Solo había cincuenta metros entre ellos y nosotros.

Yo estaba escondido como a unos cincuenta y cinco metros. Ahí había tres árboles. Un algarrobo, un palo mataco y un quebracho colorado. Había varios árboles grandes, un guayabí y un mistol enorme. Cuando terminaron la matanza cortaron todos esos árboles por eso no existe más aquel monte. Si no hubieran cortado el monte hubiéramos podido encontrar ahora todas las balas incrustadas en los árboles, pero pasaron las topadoras y se llevaron los ranchos y los árboles. Si hubieran dejado el árbol donde yo me escondí podríamos encontrar las balas y ya no podrían seguir mintiendo. Todos podrían verlo”.

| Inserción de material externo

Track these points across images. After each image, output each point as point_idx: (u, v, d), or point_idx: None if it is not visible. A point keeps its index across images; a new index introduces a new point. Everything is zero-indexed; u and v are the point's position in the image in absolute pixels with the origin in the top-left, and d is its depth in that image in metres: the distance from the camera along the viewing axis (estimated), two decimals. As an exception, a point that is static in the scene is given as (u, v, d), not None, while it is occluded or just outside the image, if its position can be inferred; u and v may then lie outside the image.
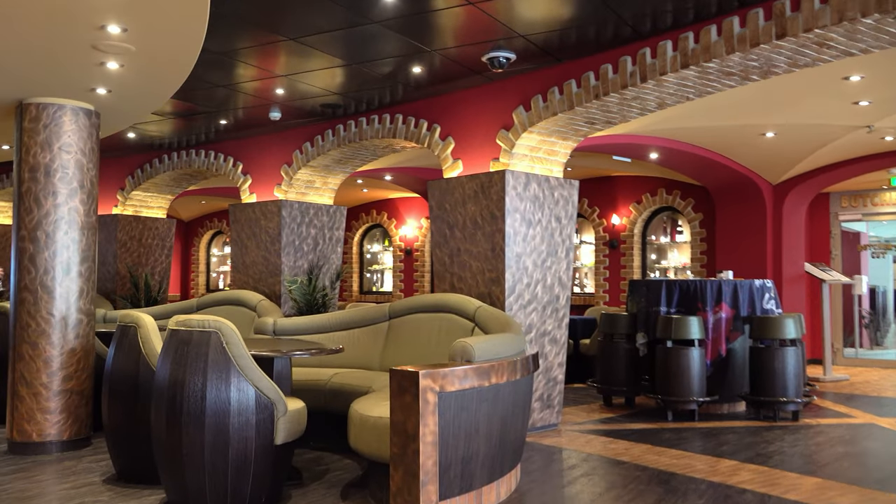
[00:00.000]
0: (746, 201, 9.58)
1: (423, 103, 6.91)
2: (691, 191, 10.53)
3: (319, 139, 7.91)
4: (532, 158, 6.23)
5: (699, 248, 10.49)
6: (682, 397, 6.73)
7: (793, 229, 9.66)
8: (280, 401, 4.00)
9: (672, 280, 7.35)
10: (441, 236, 6.54)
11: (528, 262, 6.12)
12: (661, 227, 11.33)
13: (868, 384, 9.23)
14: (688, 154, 8.41)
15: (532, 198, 6.14)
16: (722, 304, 7.08)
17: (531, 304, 6.14)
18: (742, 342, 7.13)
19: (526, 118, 5.97)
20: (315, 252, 8.46)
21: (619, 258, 11.32)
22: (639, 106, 5.63)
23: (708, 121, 7.10)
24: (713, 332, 7.06)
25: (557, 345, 6.39)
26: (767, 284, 7.33)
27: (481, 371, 3.82)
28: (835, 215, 11.85)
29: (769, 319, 6.85)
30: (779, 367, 6.67)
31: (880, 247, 11.89)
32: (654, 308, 7.30)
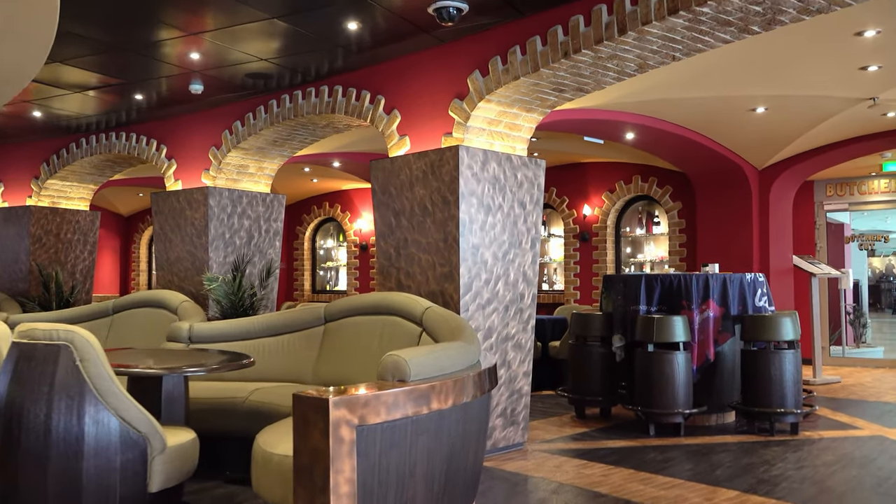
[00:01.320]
0: (730, 188, 8.82)
1: (365, 72, 6.02)
2: (669, 177, 9.76)
3: (251, 117, 6.98)
4: (491, 133, 5.36)
5: (678, 240, 9.72)
6: (666, 409, 5.93)
7: (780, 219, 8.93)
8: (156, 434, 3.07)
9: (652, 275, 6.53)
10: (385, 225, 5.64)
11: (487, 255, 5.25)
12: (636, 217, 10.55)
13: (862, 387, 8.54)
14: (667, 134, 7.62)
15: (491, 179, 5.27)
16: (709, 301, 6.29)
17: (491, 304, 5.27)
18: (732, 345, 6.34)
19: (483, 84, 5.10)
20: (249, 246, 7.51)
21: (591, 252, 10.53)
22: (616, 68, 4.79)
23: (693, 91, 6.29)
24: (700, 333, 6.26)
25: (522, 351, 5.54)
26: (759, 279, 6.55)
27: (418, 394, 2.93)
28: (820, 205, 11.21)
29: (763, 319, 6.07)
30: (775, 374, 5.89)
31: (868, 238, 11.25)
32: (632, 307, 6.48)
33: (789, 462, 5.03)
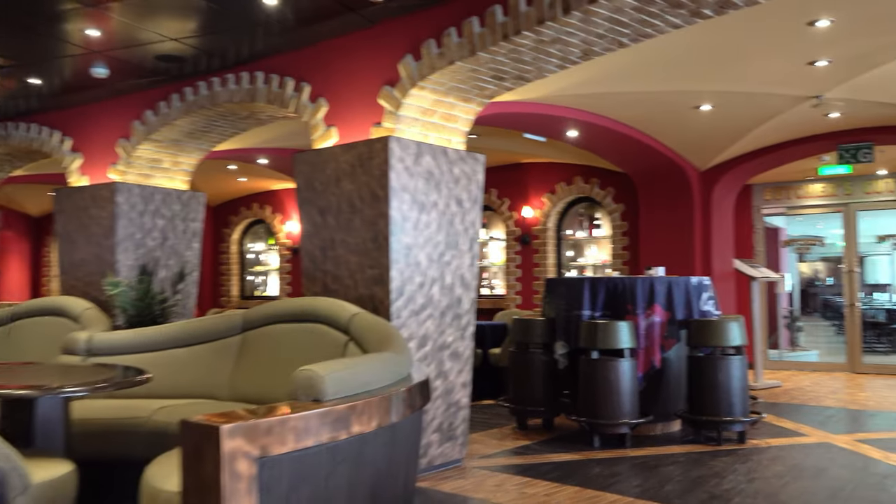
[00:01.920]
0: (673, 190, 8.65)
1: (288, 57, 5.56)
2: (611, 178, 9.55)
3: (163, 105, 6.43)
4: (425, 124, 4.97)
5: (620, 242, 9.51)
6: (611, 419, 5.63)
7: (722, 222, 8.80)
8: (15, 471, 2.55)
9: (596, 278, 6.24)
10: (310, 224, 5.19)
11: (422, 257, 4.85)
12: (577, 219, 10.32)
13: (802, 391, 8.46)
14: (609, 132, 7.37)
15: (425, 174, 4.87)
16: (655, 305, 6.03)
17: (426, 310, 4.87)
18: (678, 351, 6.10)
19: (416, 70, 4.71)
20: (163, 248, 6.93)
21: (532, 255, 10.24)
22: (559, 54, 4.46)
23: (638, 84, 6.04)
24: (646, 339, 5.99)
25: (460, 360, 5.15)
26: (705, 282, 6.33)
27: (336, 416, 2.51)
28: (757, 209, 11.21)
29: (710, 323, 5.84)
30: (722, 380, 5.65)
31: (805, 242, 11.29)
32: (575, 312, 6.18)
33: (740, 474, 4.78)
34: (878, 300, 16.69)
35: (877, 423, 6.46)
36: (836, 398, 7.89)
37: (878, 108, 6.65)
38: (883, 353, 12.75)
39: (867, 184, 10.33)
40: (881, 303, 15.66)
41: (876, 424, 6.43)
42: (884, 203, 10.31)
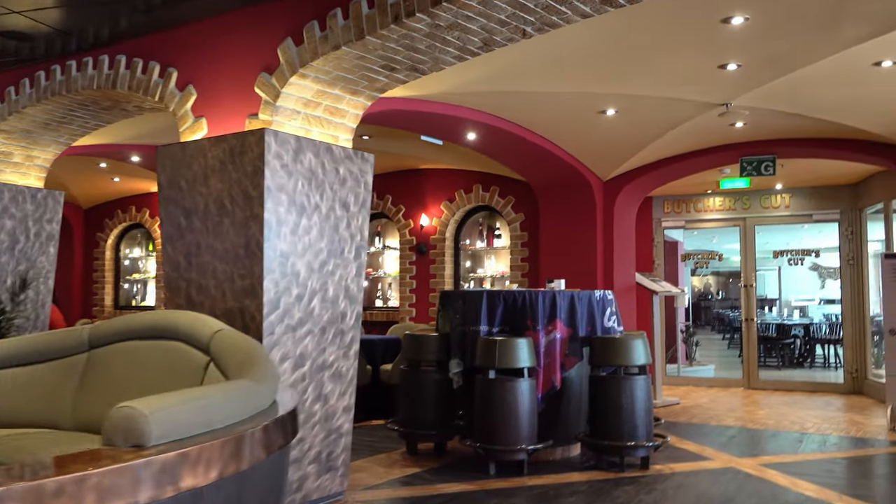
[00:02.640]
0: (574, 200, 8.45)
1: (154, 38, 4.98)
2: (511, 187, 9.28)
3: (12, 92, 5.69)
4: (307, 118, 4.48)
5: (520, 254, 9.26)
6: (508, 444, 5.27)
7: (624, 234, 8.67)
8: None
9: (495, 291, 5.90)
10: (173, 227, 4.59)
11: (300, 266, 4.35)
12: (476, 229, 10.01)
13: (701, 408, 8.41)
14: (510, 137, 7.07)
15: (307, 173, 4.38)
16: (556, 321, 5.73)
17: (304, 326, 4.37)
18: (580, 369, 5.82)
19: (296, 55, 4.22)
20: (12, 253, 6.13)
21: (429, 266, 9.85)
22: (457, 42, 4.07)
23: (541, 83, 5.74)
24: (546, 357, 5.68)
25: (343, 381, 4.66)
26: (608, 297, 6.09)
27: (160, 467, 1.99)
28: (658, 221, 11.24)
29: (613, 341, 5.58)
30: (626, 402, 5.40)
31: (704, 256, 11.40)
32: (471, 327, 5.81)
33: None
34: (769, 315, 17.29)
35: (779, 445, 6.39)
36: (735, 416, 7.85)
37: (782, 118, 6.62)
38: (775, 368, 13.08)
39: (764, 198, 10.51)
40: (772, 318, 16.19)
41: (778, 446, 6.35)
42: (780, 218, 10.52)
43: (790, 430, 7.01)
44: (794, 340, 14.24)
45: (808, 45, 4.86)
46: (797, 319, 15.99)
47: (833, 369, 13.01)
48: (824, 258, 11.55)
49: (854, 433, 6.89)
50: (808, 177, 9.60)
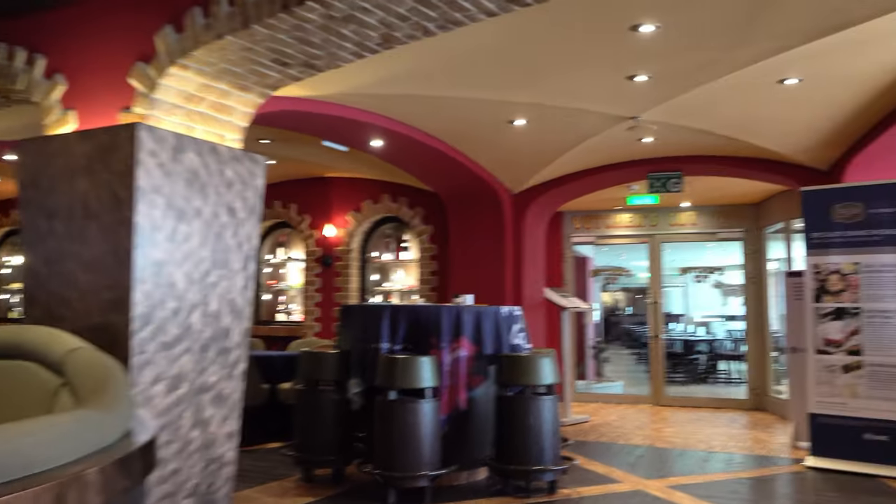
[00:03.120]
0: (484, 212, 8.25)
1: (21, 23, 4.50)
2: (421, 198, 9.02)
3: None
4: (190, 114, 4.08)
5: (429, 267, 8.98)
6: (410, 470, 4.95)
7: (534, 249, 8.52)
8: None
9: (397, 306, 5.59)
10: (34, 232, 4.09)
11: (178, 276, 3.92)
12: (384, 241, 9.68)
13: (610, 427, 8.31)
14: (418, 145, 6.80)
15: (188, 174, 3.97)
16: (462, 338, 5.46)
17: (181, 343, 3.94)
18: (486, 389, 5.56)
19: (176, 44, 3.82)
20: None
21: (334, 278, 9.46)
22: (354, 36, 3.76)
23: (449, 88, 5.49)
24: (450, 376, 5.40)
25: (226, 405, 4.25)
26: (516, 313, 5.88)
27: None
28: (568, 237, 11.20)
29: (520, 360, 5.36)
30: (533, 424, 5.17)
31: (613, 272, 11.42)
32: (372, 344, 5.48)
33: (550, 535, 4.26)
34: (675, 331, 17.62)
35: (686, 465, 6.31)
36: (643, 435, 7.78)
37: (688, 134, 6.60)
38: (681, 384, 13.23)
39: (672, 216, 10.60)
40: (678, 334, 16.48)
41: (685, 466, 6.26)
42: (687, 236, 10.63)
43: (697, 449, 6.96)
44: (699, 356, 14.49)
45: (717, 58, 4.79)
46: (702, 335, 16.31)
47: (736, 385, 13.28)
48: (728, 276, 11.77)
49: (759, 451, 6.89)
50: (713, 195, 9.72)
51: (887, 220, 5.93)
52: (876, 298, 5.96)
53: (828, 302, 6.20)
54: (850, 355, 6.06)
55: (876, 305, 5.96)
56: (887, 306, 5.90)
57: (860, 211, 6.07)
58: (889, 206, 5.93)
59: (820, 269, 6.25)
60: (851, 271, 6.10)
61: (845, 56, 4.73)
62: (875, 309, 5.96)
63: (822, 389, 6.19)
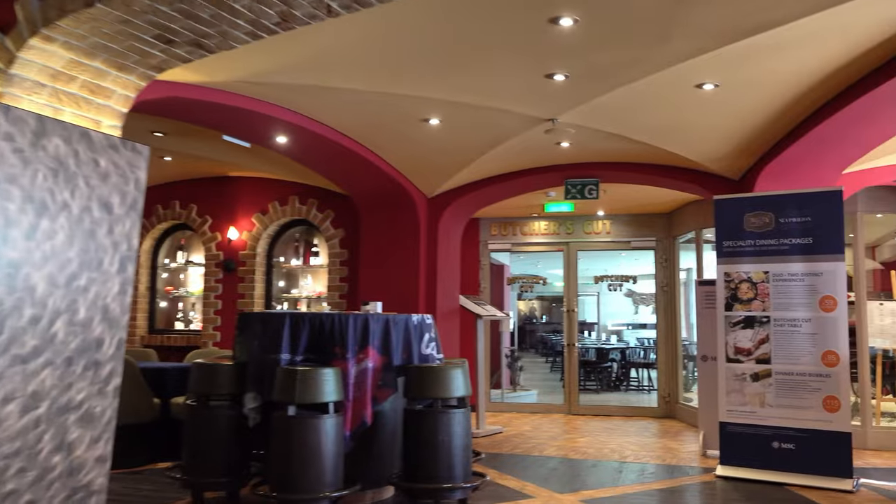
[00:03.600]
0: (397, 217, 7.91)
1: None
2: (331, 200, 8.60)
3: None
4: (58, 95, 3.59)
5: (339, 273, 8.57)
6: (309, 492, 4.55)
7: (449, 255, 8.24)
8: None
9: (299, 314, 5.17)
10: None
11: (38, 279, 3.42)
12: (292, 245, 9.21)
13: (524, 438, 8.09)
14: (326, 143, 6.41)
15: (52, 162, 3.47)
16: (368, 348, 5.10)
17: (41, 356, 3.43)
18: (394, 402, 5.21)
19: (38, 11, 3.33)
20: None
21: (237, 284, 8.92)
22: (249, 14, 3.37)
23: (358, 79, 5.13)
24: (356, 389, 5.02)
25: (97, 425, 3.74)
26: (427, 321, 5.55)
27: None
28: (484, 244, 10.99)
29: (430, 371, 5.03)
30: (442, 439, 4.85)
31: (529, 280, 11.27)
32: (271, 355, 5.05)
33: (458, 561, 3.94)
34: (588, 339, 17.72)
35: (599, 477, 6.12)
36: (557, 445, 7.58)
37: (605, 139, 6.45)
38: (594, 392, 13.23)
39: (587, 224, 10.53)
40: (592, 342, 16.57)
41: (598, 478, 6.07)
42: (601, 244, 10.57)
43: (610, 460, 6.80)
44: (612, 364, 14.56)
45: (636, 57, 4.62)
46: (615, 343, 16.43)
47: (647, 392, 13.37)
48: (641, 285, 11.80)
49: (670, 460, 6.79)
50: (628, 204, 9.69)
51: (796, 230, 5.91)
52: (784, 307, 5.93)
53: (738, 310, 6.14)
54: (759, 364, 6.01)
55: (784, 314, 5.92)
56: (795, 315, 5.88)
57: (770, 220, 6.03)
58: (798, 215, 5.91)
59: (731, 278, 6.19)
60: (761, 280, 6.05)
61: (761, 61, 4.64)
62: (784, 317, 5.92)
63: (732, 398, 6.12)
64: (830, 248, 5.76)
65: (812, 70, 4.82)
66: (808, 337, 5.80)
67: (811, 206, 5.84)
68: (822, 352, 5.74)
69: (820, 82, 5.01)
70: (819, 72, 4.81)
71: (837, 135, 5.68)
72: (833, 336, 5.70)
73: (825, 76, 4.88)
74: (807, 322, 5.81)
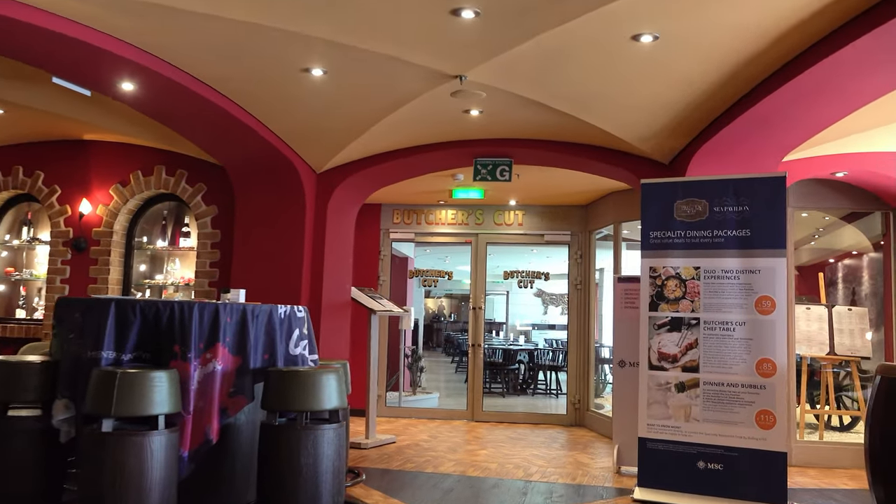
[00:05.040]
0: (279, 193, 6.84)
1: None
2: (204, 172, 7.44)
3: None
4: None
5: (210, 257, 7.43)
6: (124, 532, 3.49)
7: (340, 240, 7.21)
8: None
9: (129, 301, 4.09)
10: None
11: None
12: (159, 224, 7.98)
13: (419, 449, 7.18)
14: (187, 96, 5.28)
15: None
16: (218, 346, 4.07)
17: None
18: (252, 414, 4.21)
19: None
20: None
21: (89, 267, 7.65)
22: None
23: (225, 6, 4.04)
24: (199, 398, 4.00)
25: None
26: (298, 314, 4.57)
27: None
28: (386, 232, 10.03)
29: (295, 377, 4.05)
30: (306, 462, 3.89)
31: (432, 274, 10.38)
32: (90, 353, 3.97)
33: None
34: (496, 340, 17.00)
35: (501, 499, 5.26)
36: (456, 460, 6.70)
37: (520, 107, 5.58)
38: (499, 395, 12.48)
39: (498, 214, 9.73)
40: (499, 342, 15.84)
41: (500, 502, 5.21)
42: (513, 237, 9.78)
43: (514, 478, 5.96)
44: (519, 366, 13.87)
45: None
46: (523, 344, 15.76)
47: (555, 397, 12.71)
48: (553, 283, 11.11)
49: (580, 479, 6.01)
50: (542, 193, 8.93)
51: (732, 220, 5.21)
52: (716, 308, 5.22)
53: (664, 310, 5.40)
54: (685, 372, 5.28)
55: (716, 316, 5.21)
56: (728, 316, 5.17)
57: (704, 208, 5.31)
58: (734, 203, 5.21)
59: (657, 273, 5.44)
60: (691, 276, 5.33)
61: (710, 6, 3.85)
62: (715, 320, 5.21)
63: (654, 410, 5.37)
64: (770, 241, 5.07)
65: (765, 28, 4.09)
66: (742, 342, 5.10)
67: (750, 193, 5.14)
68: (756, 360, 5.05)
69: (771, 44, 4.28)
70: (774, 29, 4.07)
71: (781, 114, 4.99)
72: (770, 342, 5.02)
73: (779, 35, 4.15)
74: (741, 326, 5.11)
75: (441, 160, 6.94)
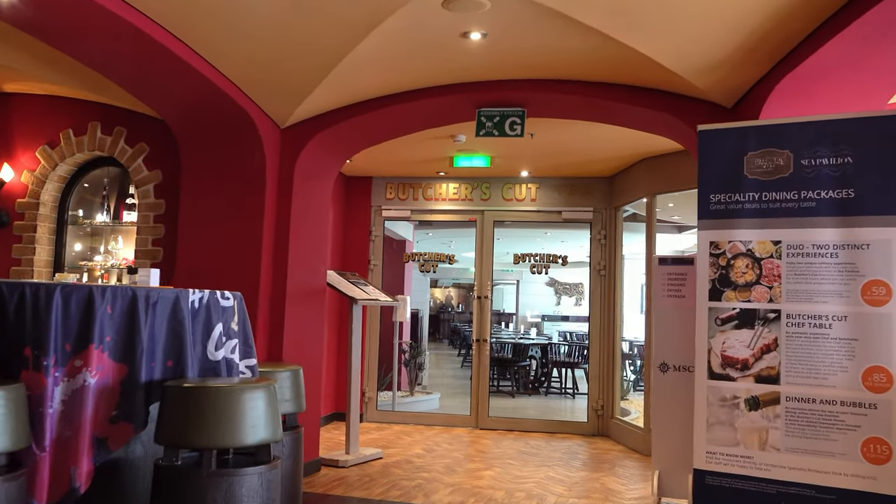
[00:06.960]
0: (234, 153, 5.50)
1: None
2: (146, 129, 6.11)
3: None
4: None
5: (153, 233, 6.11)
6: None
7: (311, 212, 5.87)
8: None
9: (-45, 281, 2.77)
10: None
11: None
12: (100, 195, 6.67)
13: (410, 467, 5.90)
14: (96, 12, 3.94)
15: None
16: (91, 349, 2.76)
17: None
18: (146, 448, 2.89)
19: None
20: None
21: (12, 246, 6.36)
22: None
23: None
24: (60, 426, 2.70)
25: None
26: (223, 302, 3.25)
27: None
28: (377, 210, 8.75)
29: (202, 396, 2.74)
30: (214, 528, 2.57)
31: (432, 257, 9.06)
32: None
33: None
34: (505, 333, 15.68)
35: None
36: (453, 484, 5.40)
37: (537, 26, 4.21)
38: (508, 395, 11.21)
39: (507, 188, 8.40)
40: (508, 335, 14.52)
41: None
42: (525, 214, 8.44)
43: (527, 515, 4.68)
44: (531, 362, 12.57)
45: None
46: (535, 338, 14.45)
47: (571, 398, 11.40)
48: (569, 270, 9.78)
49: (612, 515, 4.71)
50: (560, 161, 7.59)
51: (826, 177, 3.85)
52: (805, 296, 3.86)
53: (730, 300, 4.05)
54: (760, 383, 3.93)
55: (804, 307, 3.86)
56: (821, 308, 3.81)
57: (787, 162, 3.95)
58: (830, 154, 3.86)
59: (721, 250, 4.10)
60: (769, 254, 3.97)
61: None
62: (803, 312, 3.86)
63: (716, 433, 4.04)
64: (884, 206, 3.70)
65: None
66: (842, 344, 3.74)
67: (856, 140, 3.77)
68: (863, 368, 3.69)
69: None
70: None
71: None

Junto con el remate de los heridos se había iniciado la persecución de los sobrevivientes. Don Solano huyó hacia el norte, pero algunos días más tarde fue capturado por tropas de Gendarmería y llevado en calidad de prisionero a la colonia estatal para indígenas de Bartolomé de las Casas.

Su ropa estaba hecha jirones, las espinas le habían arrancado el pelo y su cabeza sangraba. Cuando llegó a la colonia se encontró con un grupo de más 200 refugiados agrupados alrededor de distintas fogatas, hambrientos, durmiendo en el suelo.

Al día siguiente fueron repartidos en las chacras para trabajar. Les dieron herramientas, los alimentaron y pasaron muchos meses hasta que pudieron escapar y volver a sus territorios. Corría el año 1947.

* Por Valeria Mapelman para Marcha. (*) La autora es documentalista, integrante de la Red de Investigadores en Genocidio y Política Indígena en Argentina y directora de “Octubre Pilagá, relatos del silencio”.